The 2010 NFL season is heating up as we get closer to the regular season.
Therefore, here is another preseason edition of the "Seven-step drop."
As the Antonio Bryant saga continues, here is another question that hasn't been addressed: How did Bryant pass the Cincinnati Bengals' physical in the first place? Teams often require thorough medical checks before making large investments in players. Bryant obviously convinced the Bengals his knee will be fine to the point where the team felt comfortable giving him a four-year, $28 million contract. But with rumors circulating that he might never see the field for Cincinnati, the Bengals’ medical staff deserves a lot of blame for this current debacle.
An interesting comment from our recent interview with Baltimore Ravens kicker and former Bengal Shayne Graham was in regards to Baltimore’s training facilities. Although he didn’t mention his former team, Graham’s immense praise of Baltimore’s facilities could be viewed as an indirect jab at the Bengals. Recently we reported one point of contention between Bengals head coach Marvin Lewis and ownership was the lack of an indoor practice facility.
The AFC North blog predicts this will be the year Isaac "Redzone" Redman makes the Pittsburgh Steelers' 53-man roster.For the past two seasons, the former undrafted tailback has taken advantage of limited opportunities. Although he’s somewhat of a cult favorite in Pittsburgh, he remains an unknown in NFL circles, and the Steelers were fortunate to be able to hide Redman on their practice squad. But if Redman continues to lead the team in rushing this preseason, which he’s currently doing, chances are another team will notice if he’s on the practice squad. So far in camp, Redman is still the team’s best short-yardage option.
Here is something to keep in mind about Pittsburgh's quarterback race: If Dennis Dixon is the starter, the Steelers have to make a lot of changes to their offense.The playbook and scheme were built around franchise quarterback Ben Roethlisberger. Dixon, with his penchant for scrambling, is a different quarterback, which makes it challenging for the other 10 players to adjust. The Steelers want Dixon to stay in the pocket more after his first read, but that’s not the type of quarterback he is at this stage. But there might have to be some concessions on both sides to make Dixon fit if he wins the job.
It remains to be seen if the Baltimore Ravens are the best team in the division, but they are certainly the biggest. The Ravens are impressively large when you watch them in practice, particularly on the offensive and defensive line. The Ravens have always invested a lot of resources in winning games in the trenches, and this year is no different.
I'm intrigued to see rookie quarterbacks Sam Bradford of the St. Louis Rams and Colt McCoy of the Cleveland Browns go head-to-head Saturday. Both players were college rivals and highly-touted entering the draft. Now they are considered the long-term solutions at quarterback for their respective franchises. But perhaps the biggest difference is money. Bradford, the No. 1 overall pick, got an immense contract for six years and $78 million, with $50 million guaranteed. McCoy, a third-round pick, signed a four-year, $5 million deal with the Browns.

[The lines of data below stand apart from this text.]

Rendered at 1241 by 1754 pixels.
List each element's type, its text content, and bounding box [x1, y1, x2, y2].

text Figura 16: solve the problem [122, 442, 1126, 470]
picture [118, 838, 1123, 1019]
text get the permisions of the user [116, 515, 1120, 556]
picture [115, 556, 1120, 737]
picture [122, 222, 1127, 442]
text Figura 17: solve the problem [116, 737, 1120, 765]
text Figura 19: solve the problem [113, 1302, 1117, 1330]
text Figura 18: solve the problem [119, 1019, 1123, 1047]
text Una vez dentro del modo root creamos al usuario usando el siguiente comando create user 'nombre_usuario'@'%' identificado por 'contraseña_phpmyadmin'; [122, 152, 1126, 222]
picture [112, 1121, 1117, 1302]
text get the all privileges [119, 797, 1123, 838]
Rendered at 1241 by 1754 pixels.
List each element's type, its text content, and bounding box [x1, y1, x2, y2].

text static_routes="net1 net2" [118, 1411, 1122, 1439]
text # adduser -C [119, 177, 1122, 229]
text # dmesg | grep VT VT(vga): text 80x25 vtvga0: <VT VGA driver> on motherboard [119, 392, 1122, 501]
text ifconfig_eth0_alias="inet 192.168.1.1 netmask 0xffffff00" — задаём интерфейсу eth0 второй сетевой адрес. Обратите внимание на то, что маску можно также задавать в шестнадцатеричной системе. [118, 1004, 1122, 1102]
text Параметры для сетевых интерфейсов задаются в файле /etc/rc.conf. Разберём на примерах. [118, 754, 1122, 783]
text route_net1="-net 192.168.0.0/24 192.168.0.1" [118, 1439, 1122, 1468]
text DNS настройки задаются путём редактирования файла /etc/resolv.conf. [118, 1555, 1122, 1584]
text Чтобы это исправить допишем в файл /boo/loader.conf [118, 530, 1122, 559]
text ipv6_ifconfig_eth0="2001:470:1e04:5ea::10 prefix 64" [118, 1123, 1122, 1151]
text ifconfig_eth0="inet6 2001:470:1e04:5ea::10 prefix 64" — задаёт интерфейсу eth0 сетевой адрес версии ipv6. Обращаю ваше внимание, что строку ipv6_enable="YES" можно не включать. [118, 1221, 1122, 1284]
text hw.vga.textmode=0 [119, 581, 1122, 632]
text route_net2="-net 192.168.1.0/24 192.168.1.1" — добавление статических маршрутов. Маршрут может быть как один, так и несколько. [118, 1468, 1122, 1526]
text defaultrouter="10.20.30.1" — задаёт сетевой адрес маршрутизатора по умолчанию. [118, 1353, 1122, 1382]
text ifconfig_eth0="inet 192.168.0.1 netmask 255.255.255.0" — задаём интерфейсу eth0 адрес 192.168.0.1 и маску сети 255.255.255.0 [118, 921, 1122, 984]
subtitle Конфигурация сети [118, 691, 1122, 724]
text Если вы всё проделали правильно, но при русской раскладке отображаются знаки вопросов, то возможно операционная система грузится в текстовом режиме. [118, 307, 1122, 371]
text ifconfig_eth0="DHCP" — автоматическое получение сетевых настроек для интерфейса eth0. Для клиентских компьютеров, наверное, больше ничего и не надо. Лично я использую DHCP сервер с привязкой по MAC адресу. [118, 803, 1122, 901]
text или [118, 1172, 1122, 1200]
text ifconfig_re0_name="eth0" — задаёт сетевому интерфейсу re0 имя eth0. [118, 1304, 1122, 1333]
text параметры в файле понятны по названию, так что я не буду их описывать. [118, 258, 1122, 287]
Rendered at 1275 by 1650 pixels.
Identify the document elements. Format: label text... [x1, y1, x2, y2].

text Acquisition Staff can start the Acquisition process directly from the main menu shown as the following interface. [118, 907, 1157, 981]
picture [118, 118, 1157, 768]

It was a tough break for undrafted rookie receiver Johnathan Haggerty, who was put on injured reserve this week.He suffered an undisclosed injury and will be out for the season. Haggerty, from Division II Southwestern Oklahoma State, came out of nowhere and was one of Cleveland’s surprise players this offseason. He had a legit chance to make the team considering the Browns’ lack of depth at receiver. But injuries derailed what could have been a good training camp story.